- _REQUIREMENT_:
Could you repeat, word for word, the section of the post below about flying with toddlers that begins at "Tour the Airport" and stops after "to the bathroom."?

- _PASSAGE FOR REVIEW_:
Facing an incredibly long Winter break from the school, we opted to escape to the warmer climate of Florida. The one small catch was that this trip consisted of being out numbered by toddlers as I flew solo. For various reasons, my husband couldn’t join us for this trek, so with many debates of how to handle here are a few strategies I used. Ironically, the techniques used still had educational components but my children didn’t need to know that. Hopefully, you can borrow some of my ideas when faced with a similar situation. (Affiliate links are included to help you easily find some recommended products.)
- Planes by Byron Barton
- Airplane Flight: A Lift-the-Flap Adventure by Susanna Leonard Hill
- 50 Things to Spot at an Airport by Usborne Books
Talk, Talk, Talk
Keep Them Contained
Walk It Off
Now, here is the exact opposite of the above advice which is let them walk. If we could harness the energy of one toddler it could power an entire city or at least a small village. Children do need to get rid of that energy, so walking is a great strategy. My son helped push the stroller a few times (mostly in the big empty spaces because his steering is questionable). Before I let them walk, I would always speak to them at their eye level, explain the rules and give them a time limit to avoid meltdowns.
Tour the Airport
Children are naturally curious. The wait to board the plain is unnaturally long. Take advantage of this moment to walk or stroll around the airport to talk about all the objects they see and activity that is happening. If I did’t know what something was, I would ask a flight attendant which models for the children how to ask questions. Since we read about airports prior to our trip there was a lot of identification occurring as we waited.
Bring Water Bottles
Each child had a Tervis water bottle. I kept the bottle empty which made it light to carry and then after we passed security, water was added. Plane rides are dehydrating and so it is good to have water available to keep hydrated. Just be prepared as too much water eventually needs to exit the body and that can be a challenge maneuvering more than one child to the bathroom.

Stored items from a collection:
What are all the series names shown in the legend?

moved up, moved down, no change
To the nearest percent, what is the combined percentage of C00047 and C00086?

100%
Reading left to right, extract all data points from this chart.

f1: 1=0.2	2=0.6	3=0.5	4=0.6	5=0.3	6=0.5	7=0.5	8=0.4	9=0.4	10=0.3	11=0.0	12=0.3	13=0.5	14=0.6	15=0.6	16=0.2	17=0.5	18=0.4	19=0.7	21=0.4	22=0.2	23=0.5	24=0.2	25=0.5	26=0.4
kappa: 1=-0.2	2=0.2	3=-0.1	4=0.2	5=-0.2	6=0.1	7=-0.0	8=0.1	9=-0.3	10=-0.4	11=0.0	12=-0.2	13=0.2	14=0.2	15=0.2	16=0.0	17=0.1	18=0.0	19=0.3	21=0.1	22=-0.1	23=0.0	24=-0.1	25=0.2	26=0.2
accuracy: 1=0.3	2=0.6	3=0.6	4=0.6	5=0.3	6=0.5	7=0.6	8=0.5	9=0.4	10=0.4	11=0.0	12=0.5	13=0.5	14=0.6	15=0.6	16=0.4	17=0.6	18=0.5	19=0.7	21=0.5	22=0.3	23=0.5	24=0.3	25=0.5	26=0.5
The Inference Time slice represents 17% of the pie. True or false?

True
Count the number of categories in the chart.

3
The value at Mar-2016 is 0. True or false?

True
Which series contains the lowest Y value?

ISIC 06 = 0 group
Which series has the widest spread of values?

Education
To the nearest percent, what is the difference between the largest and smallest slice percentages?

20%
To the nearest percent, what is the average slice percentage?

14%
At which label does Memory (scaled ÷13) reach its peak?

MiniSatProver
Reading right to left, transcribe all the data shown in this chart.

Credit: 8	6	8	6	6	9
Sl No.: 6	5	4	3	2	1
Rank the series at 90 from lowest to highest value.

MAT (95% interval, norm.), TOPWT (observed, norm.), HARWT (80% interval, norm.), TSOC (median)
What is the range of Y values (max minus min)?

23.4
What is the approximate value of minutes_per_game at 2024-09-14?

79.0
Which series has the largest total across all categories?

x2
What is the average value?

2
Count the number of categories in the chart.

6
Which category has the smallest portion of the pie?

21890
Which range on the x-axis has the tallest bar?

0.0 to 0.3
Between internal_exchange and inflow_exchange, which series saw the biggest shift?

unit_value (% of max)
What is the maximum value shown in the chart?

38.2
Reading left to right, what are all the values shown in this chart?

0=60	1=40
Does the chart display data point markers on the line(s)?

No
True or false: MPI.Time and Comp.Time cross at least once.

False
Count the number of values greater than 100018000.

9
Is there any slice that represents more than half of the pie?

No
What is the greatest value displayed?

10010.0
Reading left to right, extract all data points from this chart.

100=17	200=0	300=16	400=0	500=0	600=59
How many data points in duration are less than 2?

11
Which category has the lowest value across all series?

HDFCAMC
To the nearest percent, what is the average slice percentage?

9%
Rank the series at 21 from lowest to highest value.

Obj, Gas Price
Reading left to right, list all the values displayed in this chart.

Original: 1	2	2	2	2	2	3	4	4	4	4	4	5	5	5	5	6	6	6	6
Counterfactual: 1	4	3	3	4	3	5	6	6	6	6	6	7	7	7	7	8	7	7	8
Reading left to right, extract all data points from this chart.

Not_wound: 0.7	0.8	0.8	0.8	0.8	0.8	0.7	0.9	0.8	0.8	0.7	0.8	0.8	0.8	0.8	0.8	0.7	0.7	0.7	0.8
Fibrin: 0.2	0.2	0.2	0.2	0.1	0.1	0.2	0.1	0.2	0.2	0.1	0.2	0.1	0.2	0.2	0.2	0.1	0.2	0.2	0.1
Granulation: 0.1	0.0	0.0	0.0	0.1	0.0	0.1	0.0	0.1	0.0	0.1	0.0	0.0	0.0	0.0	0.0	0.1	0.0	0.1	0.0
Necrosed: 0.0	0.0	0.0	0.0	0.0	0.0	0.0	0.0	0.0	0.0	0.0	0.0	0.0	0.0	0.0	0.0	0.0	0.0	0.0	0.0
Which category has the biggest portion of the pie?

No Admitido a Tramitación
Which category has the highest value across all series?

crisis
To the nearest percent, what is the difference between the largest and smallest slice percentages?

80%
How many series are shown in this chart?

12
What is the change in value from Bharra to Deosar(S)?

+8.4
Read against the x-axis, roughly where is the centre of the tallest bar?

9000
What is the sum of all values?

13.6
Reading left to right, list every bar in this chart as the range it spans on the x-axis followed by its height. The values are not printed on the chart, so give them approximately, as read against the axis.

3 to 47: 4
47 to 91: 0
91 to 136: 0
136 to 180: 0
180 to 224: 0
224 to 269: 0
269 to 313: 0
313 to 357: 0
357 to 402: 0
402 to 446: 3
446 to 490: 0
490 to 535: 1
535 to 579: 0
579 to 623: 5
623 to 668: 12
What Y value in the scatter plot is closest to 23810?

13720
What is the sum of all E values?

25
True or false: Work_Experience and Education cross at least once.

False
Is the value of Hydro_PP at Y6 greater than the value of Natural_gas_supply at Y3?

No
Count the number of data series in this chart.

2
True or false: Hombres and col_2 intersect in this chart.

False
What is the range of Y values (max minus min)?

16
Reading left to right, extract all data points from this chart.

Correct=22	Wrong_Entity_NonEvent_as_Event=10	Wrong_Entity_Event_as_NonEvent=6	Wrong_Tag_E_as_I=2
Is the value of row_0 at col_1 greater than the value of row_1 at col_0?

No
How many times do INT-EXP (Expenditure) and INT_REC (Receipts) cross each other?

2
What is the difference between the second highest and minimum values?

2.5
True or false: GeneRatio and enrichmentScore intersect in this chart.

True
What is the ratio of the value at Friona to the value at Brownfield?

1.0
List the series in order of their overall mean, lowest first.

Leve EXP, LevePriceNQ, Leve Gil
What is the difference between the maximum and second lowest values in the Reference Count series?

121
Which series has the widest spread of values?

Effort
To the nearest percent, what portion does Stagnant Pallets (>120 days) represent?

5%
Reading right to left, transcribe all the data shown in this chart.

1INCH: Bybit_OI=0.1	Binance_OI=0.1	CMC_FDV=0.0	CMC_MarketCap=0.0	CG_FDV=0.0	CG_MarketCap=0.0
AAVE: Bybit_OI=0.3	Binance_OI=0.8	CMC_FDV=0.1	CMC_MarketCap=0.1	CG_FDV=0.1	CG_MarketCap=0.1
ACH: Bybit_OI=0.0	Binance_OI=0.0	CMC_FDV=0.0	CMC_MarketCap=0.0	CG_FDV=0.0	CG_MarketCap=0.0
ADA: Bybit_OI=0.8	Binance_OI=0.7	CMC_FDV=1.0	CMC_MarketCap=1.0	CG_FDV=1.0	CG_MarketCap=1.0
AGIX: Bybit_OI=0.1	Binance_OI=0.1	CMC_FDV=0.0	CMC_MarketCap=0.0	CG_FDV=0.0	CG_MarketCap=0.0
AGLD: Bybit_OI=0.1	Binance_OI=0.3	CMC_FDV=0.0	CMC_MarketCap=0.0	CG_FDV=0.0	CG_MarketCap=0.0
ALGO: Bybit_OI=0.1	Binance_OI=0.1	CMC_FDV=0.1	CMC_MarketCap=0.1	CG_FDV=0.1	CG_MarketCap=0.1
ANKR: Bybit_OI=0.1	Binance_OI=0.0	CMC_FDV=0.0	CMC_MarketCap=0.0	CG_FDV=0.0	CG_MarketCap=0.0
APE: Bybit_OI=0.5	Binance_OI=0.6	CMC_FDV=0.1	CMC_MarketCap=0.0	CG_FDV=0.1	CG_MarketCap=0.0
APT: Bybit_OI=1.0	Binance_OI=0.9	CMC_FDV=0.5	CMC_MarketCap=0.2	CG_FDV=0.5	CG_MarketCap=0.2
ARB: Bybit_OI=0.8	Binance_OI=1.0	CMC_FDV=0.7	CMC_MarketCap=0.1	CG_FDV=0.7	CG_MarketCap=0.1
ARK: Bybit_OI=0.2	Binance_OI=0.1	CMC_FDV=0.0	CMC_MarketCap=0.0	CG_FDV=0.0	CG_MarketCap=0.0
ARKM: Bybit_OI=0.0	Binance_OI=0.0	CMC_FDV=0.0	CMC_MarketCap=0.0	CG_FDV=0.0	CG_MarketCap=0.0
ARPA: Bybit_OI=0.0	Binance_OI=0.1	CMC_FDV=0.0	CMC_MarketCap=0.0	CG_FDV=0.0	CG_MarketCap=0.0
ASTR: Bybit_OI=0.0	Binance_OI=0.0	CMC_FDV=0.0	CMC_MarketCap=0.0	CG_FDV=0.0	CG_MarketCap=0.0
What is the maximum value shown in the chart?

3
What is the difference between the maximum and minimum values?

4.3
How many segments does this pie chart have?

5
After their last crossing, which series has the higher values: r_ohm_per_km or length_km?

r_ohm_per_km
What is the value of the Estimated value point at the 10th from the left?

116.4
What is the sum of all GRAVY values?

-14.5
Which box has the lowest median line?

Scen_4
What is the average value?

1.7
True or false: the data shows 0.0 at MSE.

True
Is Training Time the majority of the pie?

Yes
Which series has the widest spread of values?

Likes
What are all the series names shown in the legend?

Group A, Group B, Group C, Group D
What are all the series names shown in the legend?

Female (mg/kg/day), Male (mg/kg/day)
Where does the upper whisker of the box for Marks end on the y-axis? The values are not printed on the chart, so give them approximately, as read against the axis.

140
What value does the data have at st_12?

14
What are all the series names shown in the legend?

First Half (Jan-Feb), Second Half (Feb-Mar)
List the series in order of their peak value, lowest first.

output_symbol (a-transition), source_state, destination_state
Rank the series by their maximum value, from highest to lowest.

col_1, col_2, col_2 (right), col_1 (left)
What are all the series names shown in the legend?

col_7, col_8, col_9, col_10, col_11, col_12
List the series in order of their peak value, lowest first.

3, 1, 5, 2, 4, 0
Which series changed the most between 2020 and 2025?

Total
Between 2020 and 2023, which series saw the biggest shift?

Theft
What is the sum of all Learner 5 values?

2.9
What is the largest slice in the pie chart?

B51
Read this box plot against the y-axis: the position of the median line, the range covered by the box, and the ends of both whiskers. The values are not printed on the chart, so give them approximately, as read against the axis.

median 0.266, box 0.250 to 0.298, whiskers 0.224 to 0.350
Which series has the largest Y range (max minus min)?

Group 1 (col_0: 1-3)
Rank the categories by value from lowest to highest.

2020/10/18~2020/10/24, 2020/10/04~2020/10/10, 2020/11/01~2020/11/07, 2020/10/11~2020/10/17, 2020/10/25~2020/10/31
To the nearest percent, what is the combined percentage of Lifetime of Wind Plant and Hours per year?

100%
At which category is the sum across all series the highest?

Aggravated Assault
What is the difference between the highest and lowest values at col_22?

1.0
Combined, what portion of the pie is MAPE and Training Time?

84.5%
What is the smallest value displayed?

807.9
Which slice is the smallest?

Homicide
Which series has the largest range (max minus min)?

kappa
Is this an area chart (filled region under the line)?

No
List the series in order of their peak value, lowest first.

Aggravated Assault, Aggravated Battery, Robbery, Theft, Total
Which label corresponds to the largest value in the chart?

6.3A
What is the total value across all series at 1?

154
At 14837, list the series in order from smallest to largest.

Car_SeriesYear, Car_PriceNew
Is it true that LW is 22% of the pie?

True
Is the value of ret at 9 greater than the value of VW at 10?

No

- _ANSWER TO THE EXERCISE_:
Tour the Airport
Children are naturally curious. The wait to board the plain is unnaturally long. Take advantage of this moment to walk or stroll around the airport to talk about all the objects they see and activity that is happening. If I did’t know what something was, I would ask a flight attendant which models for the children how to ask questions. Since we read about airports prior to our trip there was a lot of identification occurring as we waited.
Bring Water Bottles
Each child had a Tervis water bottle. I kept the bottle empty which made it light to carry and then after we passed security, water was added. Plane rides are dehydrating and so it is good to have water available to keep hydrated. Just be prepared as too much water eventually needs to exit the body and that can be a challenge maneuvering more than one child to the bathroom.